_Assignment_
Copy out every line of the listing below, keeping each word, character, and line break unchanged.

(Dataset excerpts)
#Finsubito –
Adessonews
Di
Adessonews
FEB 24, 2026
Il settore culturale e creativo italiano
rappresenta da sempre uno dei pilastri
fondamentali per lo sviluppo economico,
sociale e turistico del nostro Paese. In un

_Solution for this task_
#Finsubito –
Adessonews
Di
Adessonews
FEB 24, 2026
Il settore culturale e creativo italiano
rappresenta da sempre uno dei pilastri
fondamentali per lo sviluppo economico,
sociale e turistico del nostro Paese. In un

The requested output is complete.